10

1 0 0
                                    

El turno de mi receso en La Caja fue programado para la primera semana de febrero. El de Emilio, él mismo pudo hacer que se lo otorgaran en aquel mismo período, pero algunos compañeros lo necesitaban imperiosamente. No hubo ningún reclamo. Yo, en consecuencia, decidí ir solo. Me alojaría, por lo tanto, en casa de mi tía Victoria. Era la primera vez que le oía la voz cuando levanté el auricular del teléfono; era muy parecida a la de mi madre, por cierto. Habíamos quedado, de esta manera, que estaría allí unos cuatro o cinco días, si no sentía que ya estorbaba.

Desde casi un mes antes, los viernes a la tarde, venía recurriendo a la calle México, a la Biblioteca Nacional. En el sector de Referencia hubo un bibliotecario muy amable, de nombre Salvatore Tarrío, que me ayudó con lo que necesitaba. Era un señor, según lo recuerdo, de unos sesenta años, con una barba a lo Unamuno e, indefectiblemente, usaba siempre una corbata con diseño Paisley. Le simpaticé porque su esposa era empleada en La Piedad. Ignoro cómo fue que evocamos aquellos comentarios, pero sentí una sincera gratitud por Salvatore; una gratitud que acerca a la fraternidad, a la confidencia. Hay personas que simplemente somos nosotros existiendo en otro cuerpo, en otras vivencias.
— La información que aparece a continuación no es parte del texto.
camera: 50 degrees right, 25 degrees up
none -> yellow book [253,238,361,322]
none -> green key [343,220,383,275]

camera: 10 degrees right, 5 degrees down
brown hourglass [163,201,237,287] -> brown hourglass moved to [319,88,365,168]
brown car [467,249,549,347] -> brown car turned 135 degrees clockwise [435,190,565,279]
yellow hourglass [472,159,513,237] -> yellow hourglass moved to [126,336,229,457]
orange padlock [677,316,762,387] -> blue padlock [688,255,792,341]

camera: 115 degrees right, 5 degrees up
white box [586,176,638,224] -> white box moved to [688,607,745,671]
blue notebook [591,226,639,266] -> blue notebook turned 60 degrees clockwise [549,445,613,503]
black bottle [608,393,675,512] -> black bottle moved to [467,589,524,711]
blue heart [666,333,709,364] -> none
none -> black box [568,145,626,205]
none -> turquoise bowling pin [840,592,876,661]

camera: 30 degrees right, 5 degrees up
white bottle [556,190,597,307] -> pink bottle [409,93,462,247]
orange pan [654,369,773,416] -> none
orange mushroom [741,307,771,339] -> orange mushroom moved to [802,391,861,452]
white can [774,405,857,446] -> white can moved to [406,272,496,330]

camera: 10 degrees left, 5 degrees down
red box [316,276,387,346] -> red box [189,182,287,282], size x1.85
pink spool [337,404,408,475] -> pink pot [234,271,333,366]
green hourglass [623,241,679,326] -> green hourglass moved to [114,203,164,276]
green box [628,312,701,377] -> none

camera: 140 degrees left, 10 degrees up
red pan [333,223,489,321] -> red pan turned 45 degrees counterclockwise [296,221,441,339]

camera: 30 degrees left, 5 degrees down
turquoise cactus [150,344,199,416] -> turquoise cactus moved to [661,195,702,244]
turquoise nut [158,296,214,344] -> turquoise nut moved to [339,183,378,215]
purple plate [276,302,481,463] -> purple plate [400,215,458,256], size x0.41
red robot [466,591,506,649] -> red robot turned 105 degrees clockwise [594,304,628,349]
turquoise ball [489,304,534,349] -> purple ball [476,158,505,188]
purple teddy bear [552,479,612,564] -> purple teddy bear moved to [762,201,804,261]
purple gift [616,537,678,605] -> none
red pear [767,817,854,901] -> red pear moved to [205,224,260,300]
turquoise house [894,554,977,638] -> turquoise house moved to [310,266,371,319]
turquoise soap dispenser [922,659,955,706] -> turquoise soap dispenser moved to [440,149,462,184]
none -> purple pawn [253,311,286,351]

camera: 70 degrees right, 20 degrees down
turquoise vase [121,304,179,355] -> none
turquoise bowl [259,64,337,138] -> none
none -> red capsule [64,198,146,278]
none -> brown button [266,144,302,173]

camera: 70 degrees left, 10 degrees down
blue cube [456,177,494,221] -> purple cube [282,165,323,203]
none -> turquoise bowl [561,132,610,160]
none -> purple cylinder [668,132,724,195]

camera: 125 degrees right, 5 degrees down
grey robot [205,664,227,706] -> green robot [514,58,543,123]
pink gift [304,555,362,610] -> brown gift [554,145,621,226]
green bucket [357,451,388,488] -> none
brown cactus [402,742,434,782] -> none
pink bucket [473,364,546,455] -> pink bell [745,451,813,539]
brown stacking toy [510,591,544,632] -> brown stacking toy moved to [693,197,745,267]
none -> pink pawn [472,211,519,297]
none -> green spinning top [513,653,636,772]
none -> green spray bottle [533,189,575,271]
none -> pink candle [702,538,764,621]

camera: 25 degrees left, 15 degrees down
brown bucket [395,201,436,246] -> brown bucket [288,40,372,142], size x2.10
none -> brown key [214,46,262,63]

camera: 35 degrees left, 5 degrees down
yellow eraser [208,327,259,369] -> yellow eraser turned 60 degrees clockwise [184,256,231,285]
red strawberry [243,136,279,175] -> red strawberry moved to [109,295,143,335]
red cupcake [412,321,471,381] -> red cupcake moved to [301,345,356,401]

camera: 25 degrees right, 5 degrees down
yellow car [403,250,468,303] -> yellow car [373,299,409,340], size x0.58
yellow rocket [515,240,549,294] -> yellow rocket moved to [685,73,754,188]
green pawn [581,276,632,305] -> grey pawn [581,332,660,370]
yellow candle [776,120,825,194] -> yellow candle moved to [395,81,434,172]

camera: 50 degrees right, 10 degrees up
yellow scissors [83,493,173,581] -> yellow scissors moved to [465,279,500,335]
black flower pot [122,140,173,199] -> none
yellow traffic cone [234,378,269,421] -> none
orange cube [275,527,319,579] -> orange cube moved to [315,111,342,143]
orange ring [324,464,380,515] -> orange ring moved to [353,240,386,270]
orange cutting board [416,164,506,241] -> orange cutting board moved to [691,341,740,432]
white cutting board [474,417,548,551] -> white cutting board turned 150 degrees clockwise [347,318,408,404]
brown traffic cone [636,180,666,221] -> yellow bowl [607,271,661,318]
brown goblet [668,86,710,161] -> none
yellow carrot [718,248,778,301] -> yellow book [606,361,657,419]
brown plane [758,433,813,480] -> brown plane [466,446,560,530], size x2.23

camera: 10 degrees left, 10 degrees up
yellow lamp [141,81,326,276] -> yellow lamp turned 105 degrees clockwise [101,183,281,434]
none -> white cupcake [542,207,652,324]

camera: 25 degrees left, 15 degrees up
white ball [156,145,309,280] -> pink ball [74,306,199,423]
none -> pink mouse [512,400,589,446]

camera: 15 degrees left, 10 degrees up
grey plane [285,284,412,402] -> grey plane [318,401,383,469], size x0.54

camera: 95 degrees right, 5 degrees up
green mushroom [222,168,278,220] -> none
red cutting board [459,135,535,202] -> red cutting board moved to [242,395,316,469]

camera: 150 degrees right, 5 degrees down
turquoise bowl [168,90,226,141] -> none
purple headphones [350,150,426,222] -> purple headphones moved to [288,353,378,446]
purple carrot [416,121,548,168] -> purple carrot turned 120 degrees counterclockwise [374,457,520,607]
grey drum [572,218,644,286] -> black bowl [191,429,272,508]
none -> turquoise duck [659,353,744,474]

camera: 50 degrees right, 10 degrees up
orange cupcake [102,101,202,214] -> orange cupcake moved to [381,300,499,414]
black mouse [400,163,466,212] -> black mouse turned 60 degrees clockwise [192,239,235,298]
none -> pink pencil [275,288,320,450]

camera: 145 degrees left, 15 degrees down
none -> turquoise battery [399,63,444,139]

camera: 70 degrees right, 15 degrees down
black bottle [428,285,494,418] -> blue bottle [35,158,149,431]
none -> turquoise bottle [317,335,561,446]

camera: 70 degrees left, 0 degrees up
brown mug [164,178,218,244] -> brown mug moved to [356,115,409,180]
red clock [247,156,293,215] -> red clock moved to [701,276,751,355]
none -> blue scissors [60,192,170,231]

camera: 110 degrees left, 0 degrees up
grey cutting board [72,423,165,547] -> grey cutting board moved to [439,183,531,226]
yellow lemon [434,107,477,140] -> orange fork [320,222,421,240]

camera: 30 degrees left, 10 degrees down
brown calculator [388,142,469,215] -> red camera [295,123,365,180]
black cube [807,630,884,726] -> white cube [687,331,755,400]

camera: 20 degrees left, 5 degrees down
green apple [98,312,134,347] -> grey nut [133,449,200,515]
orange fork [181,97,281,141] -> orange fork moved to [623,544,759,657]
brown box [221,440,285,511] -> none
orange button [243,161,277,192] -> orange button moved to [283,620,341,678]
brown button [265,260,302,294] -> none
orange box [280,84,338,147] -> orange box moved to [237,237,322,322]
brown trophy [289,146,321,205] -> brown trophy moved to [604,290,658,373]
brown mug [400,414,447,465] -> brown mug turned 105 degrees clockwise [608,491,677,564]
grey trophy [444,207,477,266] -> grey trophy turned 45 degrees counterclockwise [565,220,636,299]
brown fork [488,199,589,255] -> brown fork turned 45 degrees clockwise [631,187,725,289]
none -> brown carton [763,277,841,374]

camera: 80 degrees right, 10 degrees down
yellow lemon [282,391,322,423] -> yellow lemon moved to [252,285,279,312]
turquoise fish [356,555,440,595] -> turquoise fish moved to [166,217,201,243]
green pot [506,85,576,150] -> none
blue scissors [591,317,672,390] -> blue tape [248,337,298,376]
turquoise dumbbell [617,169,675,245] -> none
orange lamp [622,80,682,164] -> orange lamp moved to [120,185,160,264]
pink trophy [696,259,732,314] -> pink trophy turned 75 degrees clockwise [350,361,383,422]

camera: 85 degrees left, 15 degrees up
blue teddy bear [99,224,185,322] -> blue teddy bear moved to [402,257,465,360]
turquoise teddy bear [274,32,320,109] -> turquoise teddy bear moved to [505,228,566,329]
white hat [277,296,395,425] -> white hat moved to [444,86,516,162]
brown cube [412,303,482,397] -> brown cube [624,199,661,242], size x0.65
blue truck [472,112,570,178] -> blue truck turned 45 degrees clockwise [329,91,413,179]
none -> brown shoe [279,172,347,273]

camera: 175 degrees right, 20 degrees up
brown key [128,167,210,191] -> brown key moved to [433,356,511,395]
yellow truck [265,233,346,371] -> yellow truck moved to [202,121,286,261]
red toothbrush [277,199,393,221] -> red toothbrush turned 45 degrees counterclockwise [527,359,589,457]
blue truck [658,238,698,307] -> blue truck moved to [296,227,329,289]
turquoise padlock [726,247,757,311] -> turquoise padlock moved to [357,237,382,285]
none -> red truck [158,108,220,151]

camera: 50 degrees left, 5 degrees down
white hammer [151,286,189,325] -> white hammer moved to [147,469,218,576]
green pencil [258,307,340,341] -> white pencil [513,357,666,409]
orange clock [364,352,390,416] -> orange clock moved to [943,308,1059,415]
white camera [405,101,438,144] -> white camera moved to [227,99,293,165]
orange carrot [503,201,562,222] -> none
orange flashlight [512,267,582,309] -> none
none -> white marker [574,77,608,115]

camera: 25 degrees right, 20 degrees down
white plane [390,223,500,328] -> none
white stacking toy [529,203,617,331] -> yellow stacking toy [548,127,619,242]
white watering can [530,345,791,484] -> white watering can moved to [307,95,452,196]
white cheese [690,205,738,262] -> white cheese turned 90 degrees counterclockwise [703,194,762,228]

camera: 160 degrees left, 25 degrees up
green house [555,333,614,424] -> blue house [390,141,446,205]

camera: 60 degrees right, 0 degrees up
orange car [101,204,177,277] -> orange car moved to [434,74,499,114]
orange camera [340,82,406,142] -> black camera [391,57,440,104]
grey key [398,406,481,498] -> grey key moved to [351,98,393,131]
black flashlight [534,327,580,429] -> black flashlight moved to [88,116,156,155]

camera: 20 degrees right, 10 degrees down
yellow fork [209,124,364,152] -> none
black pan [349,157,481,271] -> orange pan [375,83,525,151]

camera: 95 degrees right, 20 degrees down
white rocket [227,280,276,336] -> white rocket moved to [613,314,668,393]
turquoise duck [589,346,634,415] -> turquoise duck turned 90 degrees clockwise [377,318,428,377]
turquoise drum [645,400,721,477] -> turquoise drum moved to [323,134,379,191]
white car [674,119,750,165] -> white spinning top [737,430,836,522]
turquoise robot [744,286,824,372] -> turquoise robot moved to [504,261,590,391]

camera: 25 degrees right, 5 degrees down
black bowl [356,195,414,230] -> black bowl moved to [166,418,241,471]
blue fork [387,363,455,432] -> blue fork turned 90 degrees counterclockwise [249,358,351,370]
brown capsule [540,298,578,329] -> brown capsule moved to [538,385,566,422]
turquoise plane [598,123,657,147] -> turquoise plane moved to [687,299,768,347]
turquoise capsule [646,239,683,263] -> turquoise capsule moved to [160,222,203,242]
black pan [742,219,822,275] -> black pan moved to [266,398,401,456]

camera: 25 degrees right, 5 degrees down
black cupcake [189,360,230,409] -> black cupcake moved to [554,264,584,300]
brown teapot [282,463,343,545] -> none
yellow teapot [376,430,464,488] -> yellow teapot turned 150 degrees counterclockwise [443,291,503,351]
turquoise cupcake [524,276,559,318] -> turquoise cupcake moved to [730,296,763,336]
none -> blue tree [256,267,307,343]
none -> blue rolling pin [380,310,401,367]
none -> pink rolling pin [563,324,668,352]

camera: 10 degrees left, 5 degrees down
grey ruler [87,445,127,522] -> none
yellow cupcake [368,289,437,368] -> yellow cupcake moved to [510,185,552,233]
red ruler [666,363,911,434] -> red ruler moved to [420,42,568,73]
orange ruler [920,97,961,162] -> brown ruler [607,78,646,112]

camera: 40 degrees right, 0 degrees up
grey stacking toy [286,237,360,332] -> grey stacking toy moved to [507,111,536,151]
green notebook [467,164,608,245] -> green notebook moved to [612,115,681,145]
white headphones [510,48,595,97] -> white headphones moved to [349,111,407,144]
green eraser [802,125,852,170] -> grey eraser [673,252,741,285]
En fin, recopilé mapas, información regional, una guía turística y algunos estudios geográficos de Santa Fe. De ser sincero, debo recordar que no encontré mucho; el contenido del mapa me excedía y ya no entendía qué estaba buscando. No obstante, fingí haber estado satisfecho con los resultados, solo para complacer el trabajo de Salvatore, porque me había ayudado con benévola dedicación. Ubiqué y me anoté, de todos modos, un barrio y un arroyo.

El cuatro de febrero a la mañana, ya con la valija, la cámara fotográfica y el boleto juntos, me senté a contemplar el cuadro. Lo contemplé como si me prepara para un triunfo, para una redención, acaso. Ya había aclarado el sol y entraba la luz por una hendija. A las nueve de la mañana, una hora antes de la partida, fui saliendo para Retiro. Mi madre no me acompañó hasta el Mitre, pues ya estaba en la tienda, pero la despedí antes que se vaya. Luis seguía durmiendo. A mi padre ya lo había visto el día anterior.

En la barranca que rodea Plaza San Martín resbalé y casi caí; me reí mirando alrededor por si alguien me había visto. Me reí con una carcajada que denotaba felicidad.

En el hall presenté mi boleto y me dirigí hacia el andén 6. Conseguí un asiento contra la ventana. A mi lado se sentó un hombre que leyó la mayor parte del viaje; todo lo que de soslayo atiné a leer fue: "¡Pero no duden de que los símbolos están aquí!" y también "...encontraría la explicación en el interior." y también "Sin firma, sin dirección, sin fecha". Lo que restó del viaje no me costó descansar, puesto que un repentino insomnio me había dejado desvelado casi toda la noche. Cuando el sol estuvo alto, saqué de mi bolsillo derecho el papel con las anotaciones de la calle, el número, el barrio, algunos puntos de interés; leí cada ítem, una y otra vez, cuando la llanura dilatada no decía más que llanura dilatada.

El viaje me pareció demasiado duradero, pero no tedioso. A pesar de la monotonía metálica del sonido y de la extensión seca que se desplazaba poco en lo lejano del horizonte, yo, que nunca había viajado durante tanto tiempo, encontraba algo agradable en el entorno. Ocasionalmente abriría los ojos ya menos fatigados y divisaría estancias y cascos; denominaciones de algo que veía por primera vez. El pensamiento era así: "Los árboles de la finca que estoy viendo ahora mismo nunca los he visto". Cedía a la proliferación de divagaciones, de la recompensa de la naturaleza, de la íntima alegría. Me agradaba rendirme a la sencillez de estar siendo feliz por solo eso. Lo cual prometía un asombro mayor a las cosas que me depararía Rosario y mi designio.

A punto de detenernos en la estación de Baradero, casi a mitad de camino, recordé la vez que conocí a mi abuelo; recordé el viaje y los árboles que se sucedían y que no tenían aroma a árbol porque estábamos separados por un cristal. Me pregunté cómo serían mis primos, cómo mis tías, cómo la parte alejada de los Grigutis. Me pregunté, además, cómo serían las calles, las vicisitudes de sus calles. Buenos Aires me había acostumbrado a precisarla. Nuevamente reaparecía el sentimiento de estar dilucidando y meditando algo que nunca había meditado. Estaba componiendo en mi pensamiento una nueva frontera.